Arrange every line of the listing below as a JSON list of strings, one string per line, leaving out any blank lines.

### MATERIAL PROVIDED:
* * * * *

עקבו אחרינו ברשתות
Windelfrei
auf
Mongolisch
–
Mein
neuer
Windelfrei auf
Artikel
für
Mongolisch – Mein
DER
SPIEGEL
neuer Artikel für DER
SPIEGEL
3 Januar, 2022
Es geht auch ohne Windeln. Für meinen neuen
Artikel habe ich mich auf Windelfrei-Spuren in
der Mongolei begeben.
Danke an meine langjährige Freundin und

* * * * *

### RESULT OF THIS TASK:
[
  "עקבו אחרינו ברשתות",
  "Windelfrei",
  "auf",
  "Mongolisch",
  "–",
  "Mein",
  "neuer",
  "Windelfrei auf",
  "Artikel",
  "für",
  "Mongolisch – Mein",
  "DER",
  "SPIEGEL",
  "neuer Artikel für DER",
  "SPIEGEL",
  "3 Januar, 2022",
  "Es geht auch ohne Windeln. Für meinen neuen",
  "Artikel habe ich mich auf Windelfrei-Spuren in",
  "der Mongolei begeben.",
  "Danke an meine langjährige Freundin und"
]